“Escrevo-te porque não me entendo.”

“Liberdade é pouco. O que desejo ainda não tem nome. – Sou pois um brinquedo a quem dão corda e que terminada esta não encontrará vida própria, mais profunda.”

“Quem já não se perguntou: sou um monstro ou isso é ser uma pessoa?”

“Agora um pedido: Não me corrija. A pontuação é a respiração da frase, e minha frase respira assim. E se você me achar esquisita, respeite também. Até eu fui obrigada a me respeitar.”

“Salva a alma presa, salva a pessoa que se sente inútil, salva o dia que se vive e que nunca se entende a menos que se escreva. Escrever é procurar entender, é procurar reproduzir o irreproduzível, é sentir até o último fim o sentimento que permaneceria apenas vago e sufocador. Escrever é também abençoar uma vida que não foi abençoada. Que pena que só sei escrever quando espontaneamente a “coisa” vem. Fico assim à mercê do tempo.”

“Gosto de um modo carinhoso do inacabado, do malfeito, daquilo que desajeitadamente tenta um pequeno voo e cai sem graça no chão.”

“…cada dia é um dia roubado da morte.”

“Pois há momentos em que a pessoa está precisando de uma pequena mortezinha e sem nem ao menos saber.”

“A vida é um soco no estômago.”

“E quando acaricio a cabeça de meu cão – sei que ele não exige que eu faça sentido ou me explique.”

“Até cortar os próprios defeitos pode ser perigoso. Nunca se sabe qual é o defeito que sustenta nosso edifício inteiro.”

“Não quero ter a terrível limitação de quem vive apenas do que é passível de fazer sentido. Eu não: quero uma verdade inventada.”

“Que minha solidão me sirva de companhia. Que eu tenha a coragem de me enfrentar. Que eu saiba ficar com o nada e mesmo assim me sentir como se estivesse plena de tudo.”
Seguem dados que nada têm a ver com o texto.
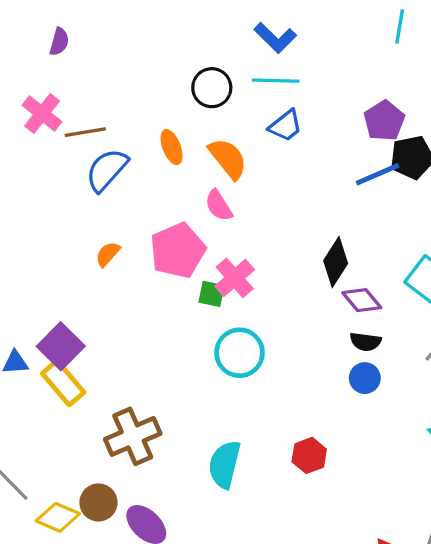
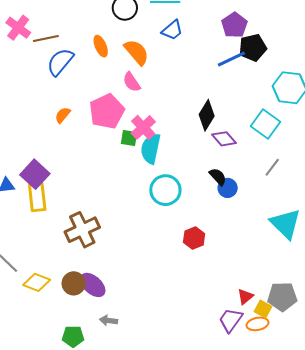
black semicircle: (366, 342) -> (218, 177), moved, turned -138
cyan circle: (240, 353) -> (165, 190), moved
yellow rectangle: (63, 383) -> (37, 197), turned 36
cyan semicircle: (225, 464) -> (151, 149), moved
brown circle: (98, 502) -> (74, 283), moved

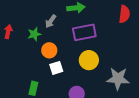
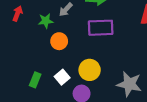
yellow circle: (89, 60) -> (90, 70), moved
white square: (56, 68) -> (62, 77), moved, turned -32

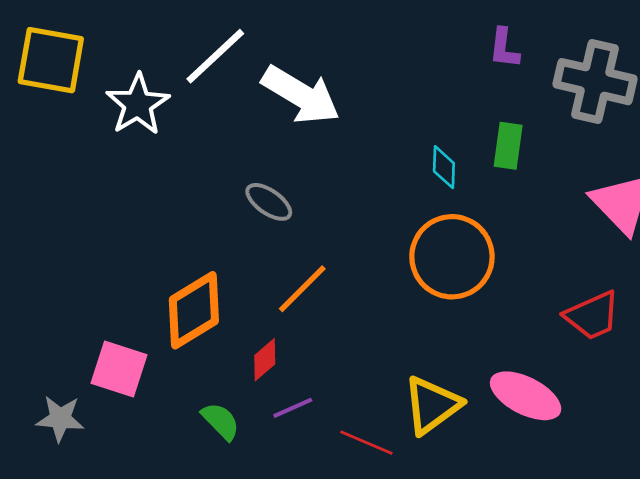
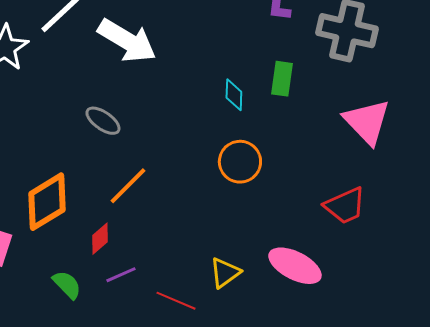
orange circle: (452, 257) -> (240, 162), size x0.7
yellow triangle: (432, 405) -> (225, 273), size x0.7

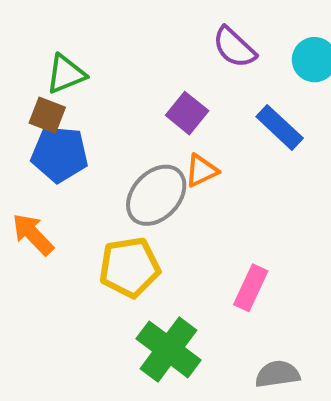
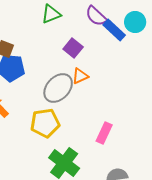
green triangle: (66, 74) -> (51, 14), moved
blue rectangle: (280, 127) -> (114, 30), moved

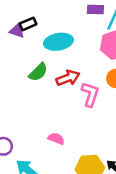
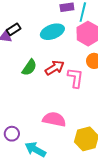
cyan ellipse: (58, 42) -> (52, 32), moved
pink semicircle: (56, 139) -> (54, 119), size x1.6

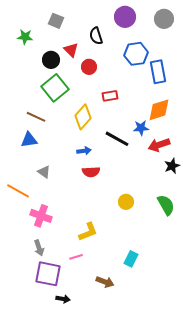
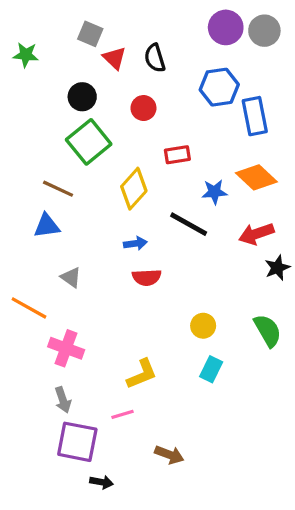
purple circle: (125, 17) -> (226, 27), moved
green star: (25, 37) -> (26, 55), moved
red triangle: (71, 50) -> (114, 58), moved
orange diamond: (159, 110) -> (256, 177), turned 60
blue star: (141, 128) -> (214, 192), moved
cyan rectangle: (131, 259) -> (211, 369), moved

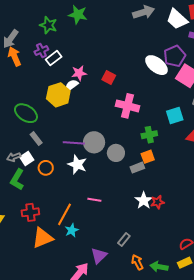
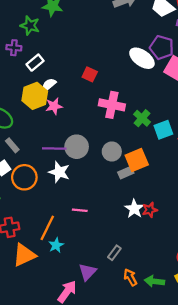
green star: (48, 25) -> (30, 26), moved
purple cross: (41, 51) -> (14, 48), turned 32
purple pentagon: (175, 56) -> (162, 47), turned -30
white rectangle: (54, 58) -> (35, 63), moved
pink star: (79, 73) -> (54, 106), moved
cyan square: (175, 116) -> (163, 130), moved
green cross: (149, 135) -> (142, 118), moved, turned -35
gray circle: (116, 153) -> (112, 152), moved
orange square: (148, 157) -> (137, 160), size x1.5
orange circle: (46, 168) -> (24, 177), size x1.5

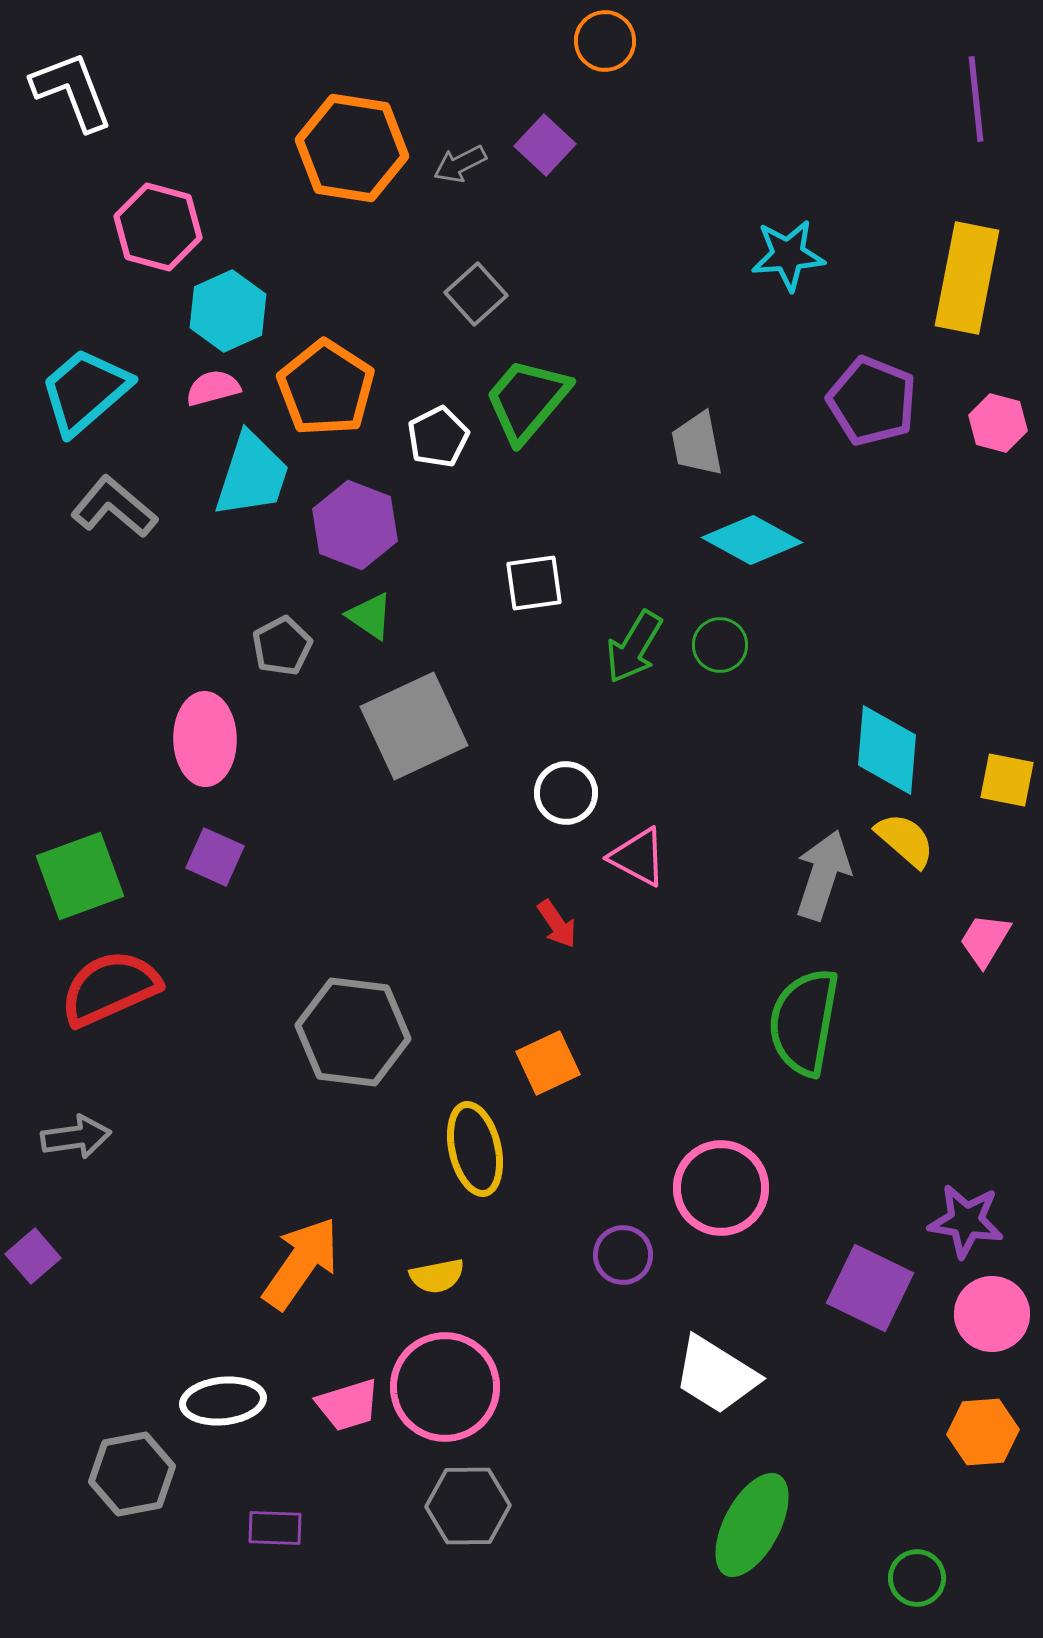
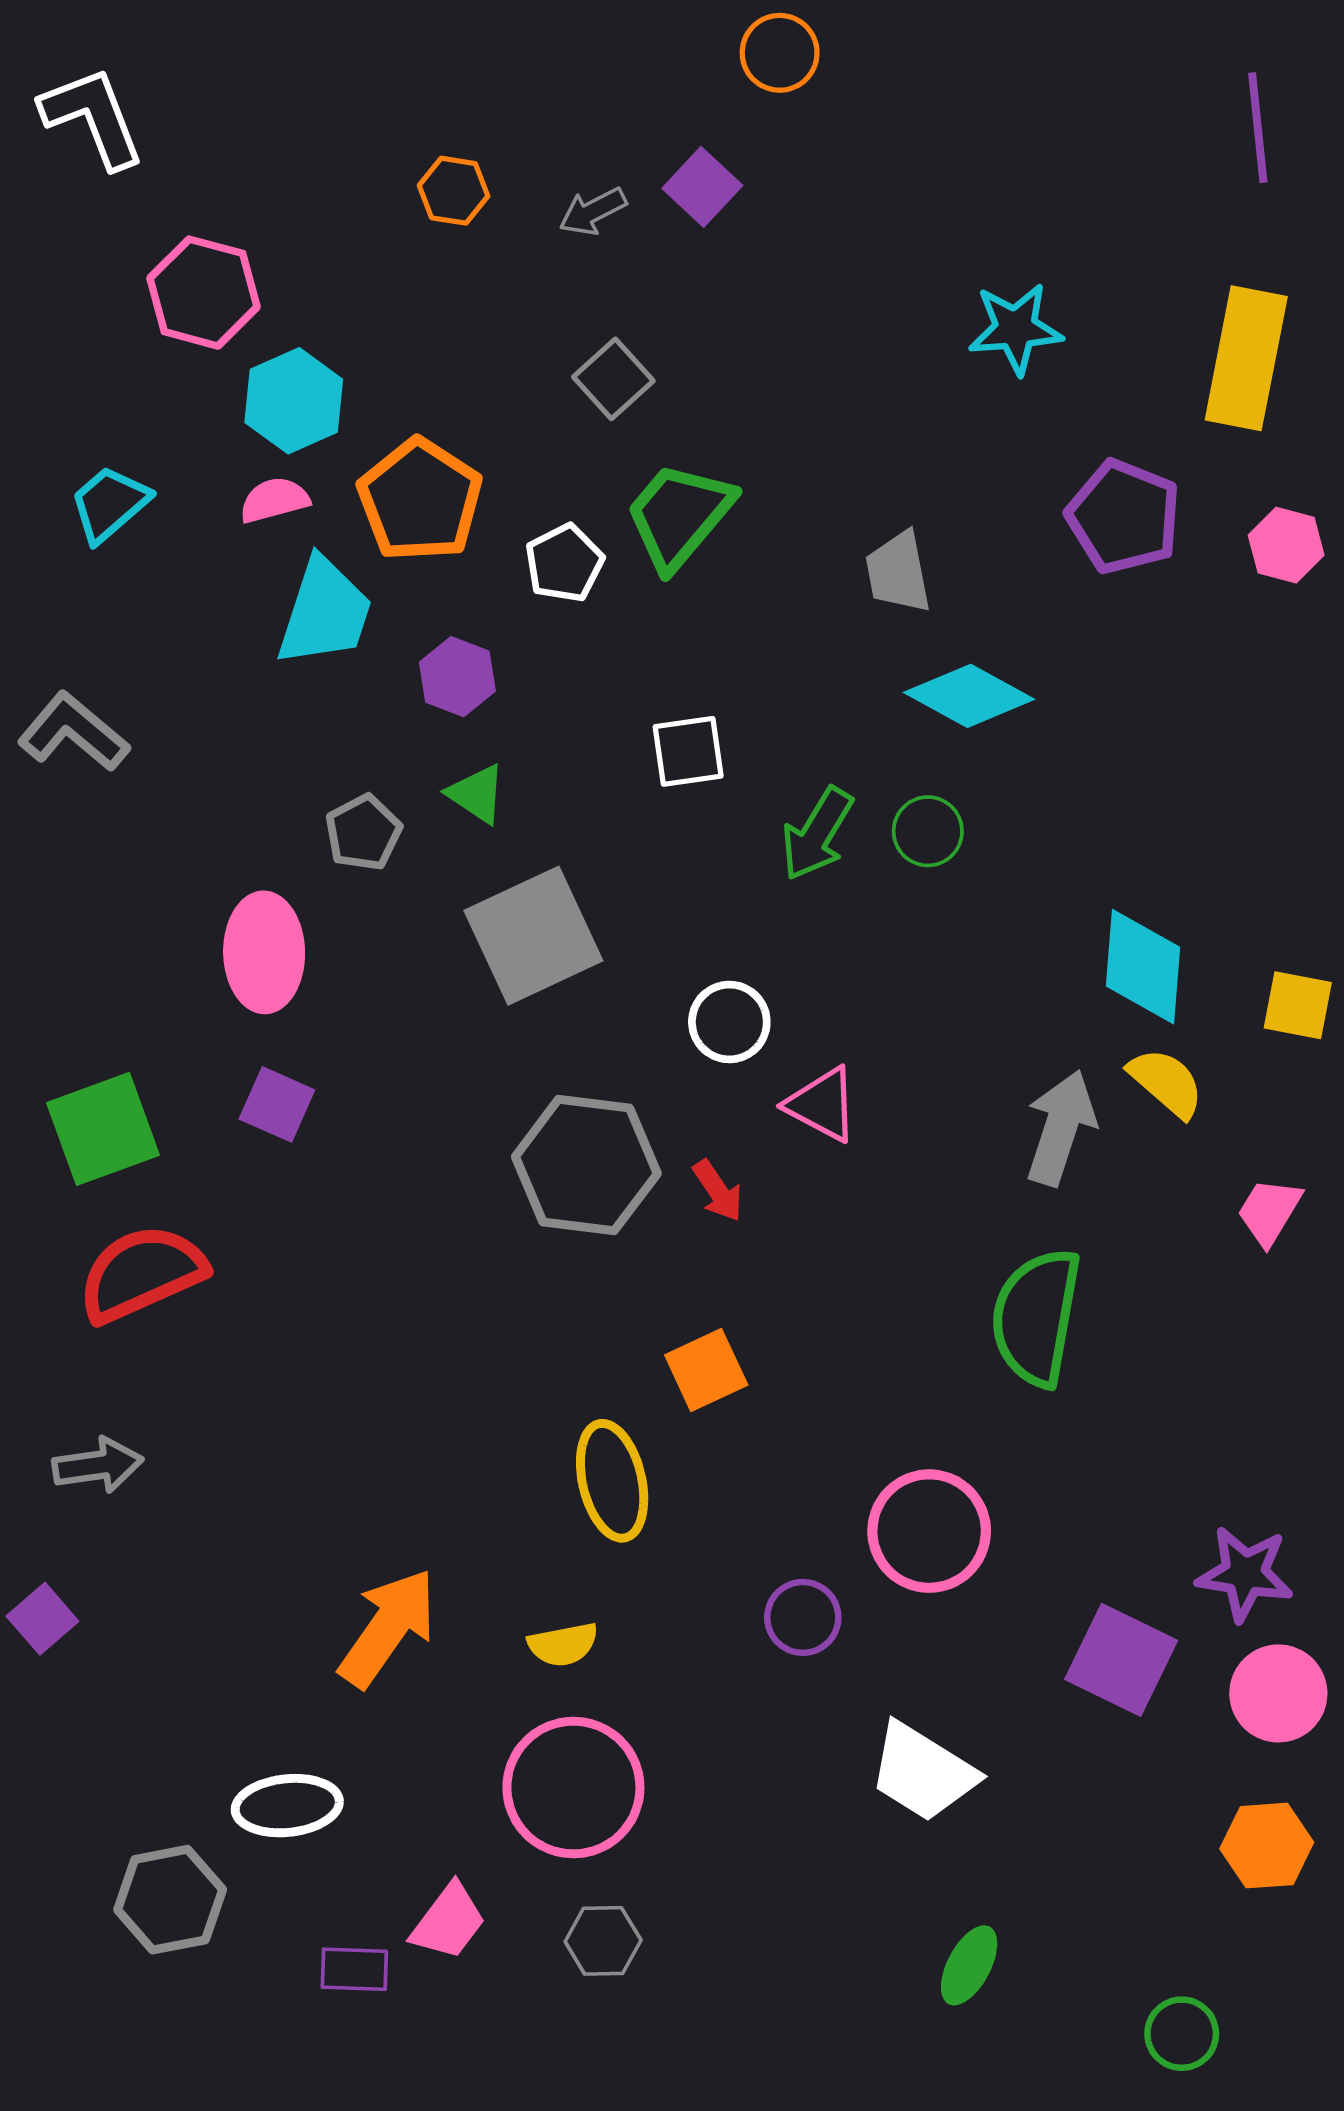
orange hexagon: (352, 148) -> (454, 191), size x0.5
cyan trapezoid: (85, 391) -> (109, 504), size x0.7
gray L-shape: (114, 507) -> (73, 732), moved
purple hexagon: (355, 525) -> (457, 677), size x0.7
gray hexagon: (353, 1032) -> (586, 1165), moved
pink trapezoid: (348, 1405) -> (448, 1922), moved, turned -36
gray hexagon: (468, 1506) -> (603, 1941), size x0.7
green ellipse: (752, 1525) -> (969, 1965), size x0.6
“Estou absolutamente cansado de literatura; só a mudez me faz companhia. Se ainda escrevo é porque nada mais tenho a fazer no mundo enquanto espero a morte. A procura da palavra no escuro. O pequeno sucesso me invade e me põe no olho da rua. Eu queria chafurdar no lodo, minha necessidade de baixeza eu mal controlo, a necessidade da orgia e do pior gozo absoluto. O pecado me atrai, o que é proibido me fascina. Quero ser porco e galinha e depois matá-los e beber-lhes o sangue.”

“Enquanto eu imaginar que “Deus” é bom só porque eu sou ruim, não estarei amando a nada: será apenas o meu modo de me acusar. Eu, que sem nem ao menos ter me percorrido toda, já escolhi amar o meu contrário, e ao meu contrário quero chamar de Deus.”

“Ah, se eu sei, não nascia, ah, se eu sei, não nascia. A loucura é vizinha da mais cruel sensatez. Engulo a loucura porque ela me alucina calmamente. O anel que tu me deste era de vidro e se quebrou e o amor não acabou, mas em lugar de, o ódio dos que amam. A cadeira me é um objeto. Inútil enquanto a olho. Diga-me por favor que horas são para eu saber que estou vivendo nesta hora.”

“De mim no mundo quero te dizer da força que me guia e me traz o próprio mundo, da sensualidade vital de estruturas nítidas, e das curvas que são organicamente ligadas a outras formas curvas. Meu grafismo e minhas circunvoluções são potentes e a liberdade que sopra no verão tem a fatalidade em si mesma. O erotismo próprio do que é vivo está espalhado no ar, no mar, nas plantas, em nós, espalhado na veemência de minha voz, eu te escrevo com minha voz. E há um vigor de tronco robusto, de raízes entranhadas na terra viva que reage dando-lhes grandes alimentos. Respiro de noite a energia. E tudo isto no fantástico. Fantástico: o mundo por um instante é exatamente o que meu coração pede. Estou prestes a morrer-me e constituir novas composições. Estou me exprimindo muito mal e as palavras certas me escapam. Minha forma interna é finamente depurada e no entanto o meu conjunto com o mundo tem a crueza nua dos sonhos livres e das grandes realidades. Não conheço a proibição. E minha própria força me libera, essa vida plena que se me transborda. E nada planejo no meu trabalho intuitivo de viver: trabalho com o indireto, o informal e o imprevisto.”